§ **Aim of the task**: Count up the lines of the data below that contain the string "Klik", then give only the total.

(Items from a dataset)
%%
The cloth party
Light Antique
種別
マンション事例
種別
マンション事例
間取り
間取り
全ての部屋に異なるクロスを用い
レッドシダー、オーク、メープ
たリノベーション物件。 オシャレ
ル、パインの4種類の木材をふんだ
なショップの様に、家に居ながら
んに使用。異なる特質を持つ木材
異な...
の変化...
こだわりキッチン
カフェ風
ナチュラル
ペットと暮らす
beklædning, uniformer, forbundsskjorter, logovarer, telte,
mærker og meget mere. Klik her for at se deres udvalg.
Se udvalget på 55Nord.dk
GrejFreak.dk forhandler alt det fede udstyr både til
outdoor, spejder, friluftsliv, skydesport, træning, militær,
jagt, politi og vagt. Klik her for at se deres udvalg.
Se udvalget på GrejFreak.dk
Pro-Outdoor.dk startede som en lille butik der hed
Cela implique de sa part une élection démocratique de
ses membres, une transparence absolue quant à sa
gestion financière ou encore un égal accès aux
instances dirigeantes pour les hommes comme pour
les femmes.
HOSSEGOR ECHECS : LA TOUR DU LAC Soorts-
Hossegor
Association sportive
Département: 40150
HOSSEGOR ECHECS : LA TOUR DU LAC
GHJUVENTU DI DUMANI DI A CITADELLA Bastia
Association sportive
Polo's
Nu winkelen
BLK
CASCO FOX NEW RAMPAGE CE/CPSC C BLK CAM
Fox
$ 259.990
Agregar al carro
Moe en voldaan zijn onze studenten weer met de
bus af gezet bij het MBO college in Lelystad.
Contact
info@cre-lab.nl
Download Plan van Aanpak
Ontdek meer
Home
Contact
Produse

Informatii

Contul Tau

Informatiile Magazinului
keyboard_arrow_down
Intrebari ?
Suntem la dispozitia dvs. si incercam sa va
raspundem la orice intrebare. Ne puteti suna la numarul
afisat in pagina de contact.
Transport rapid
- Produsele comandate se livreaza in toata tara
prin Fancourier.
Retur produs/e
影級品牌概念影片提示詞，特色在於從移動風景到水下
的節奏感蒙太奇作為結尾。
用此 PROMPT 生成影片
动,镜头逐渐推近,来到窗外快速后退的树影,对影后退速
%%
§ **Answer to the problem**: 2